The Guilford County Board of Commissioners’ Thursday, May 16 meeting was one of the most important meetings of the year because it was the one where Guilford County Manager Mike Halford brought his recommended budget to the commissioners, who will decide on a final budget next month.

Halford made a very interesting comment during his budget address to the board. He said that he was unable to recommend giving Guilford County Schools everything school officials asked for this year because, if he did, he would have to cut 30 of the county’s 40 departments – not cut their budgets some, but cut out 30 departments entirely.

He decided that was a bad idea.

The recommended total for all funds in Halford’s budget is $990.6 million. That includes pass-through funds such as the American Rescue Plan Act federal relief money and similar funds.

 The more representative budget is the county’s General Fund budget, which comes to a total of $831 million – only a couple of percentage points higher than the budget adopted last summer for fiscal 2023-2024.  That budget doesn’t include pass-through money.

The new proposed budget doesn’t have a property tax rate increase: The tax rate remains 73.05 cents for every $100 of assessed property value.

Recently, the county commissioners instructed Halford that they didn’t want to see a tax increase this year. Plus, the commissioners don’t need it.  Because the 2022 revaluation of property happened when housing values were skyrocketing, Guilford County gets about $92 million in extra money every year since the Board of Commissioners didn’t adjust the tax rate downward to compensate for the higher property values.

That’s why your tax bill went up so much even though the tax rate remained the same.

Just over 45 percent of the proposed budget – $453.3 million – is allocated to Guilford County Schools and Guilford Technical Community College, including paying back debt on the massive amounts of bonds that are now being issued for Guilford County Schools.
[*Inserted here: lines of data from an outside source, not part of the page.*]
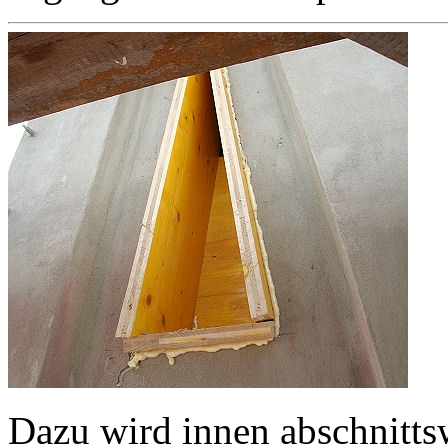
Dazu wird innen abschnitts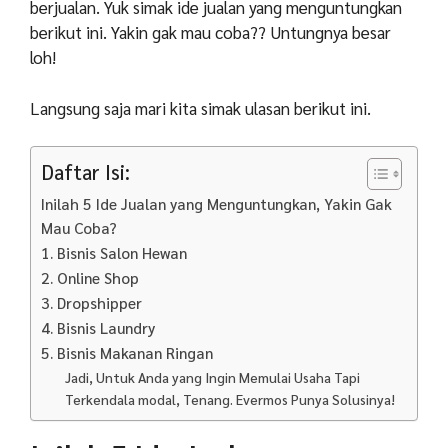
berjualan. Yuk simak ide jualan yang menguntungkan
berikut ini. Yakin gak mau coba?? Untungnya besar
loh!
Langsung saja mari kita simak ulasan berikut ini.
Daftar Isi:
Inilah 5 Ide Jualan yang Menguntungkan, Yakin Gak
Mau Coba?
1. Bisnis Salon Hewan
2. Online Shop
3. Dropshipper
4. Bisnis Laundry
5. Bisnis Makanan Ringan
Jadi, Untuk Anda yang Ingin Memulai Usaha Tapi
Terkendala modal, Tenang. Evermos Punya Solusinya!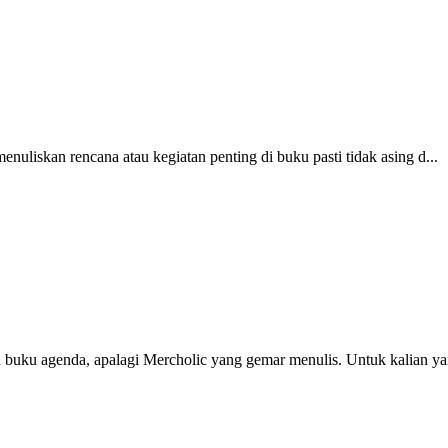
uliskan rencana atau kegiatan penting di buku pasti tidak asing d...
buku agenda, apalagi Mercholic yang gemar menulis. Untuk kalian yan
The state recently changed the formula as to what percentage of a county budget should be held in savings, but in the past that number has been 8 percent.  Currently, Guilford County has just over 15 percent in savings, so that should keep the Local NC Government Commission happy. That state commission makes sure that counties don’t overextend themselves when it comes to spending.

Unlike county managers who came before him and gave very boring by-the-numbers budget messages to the commissioners, Halford makes his presentations interesting by building a story around the budget message each year.

 Last year, Halford presented the budget by going hour by hour through the life of a Guilford County resident.

This year, Halford, who’s an aviation junky and wanted to be a pilot when he was a kid, presented the budget in terms of views from ground level to views from high above.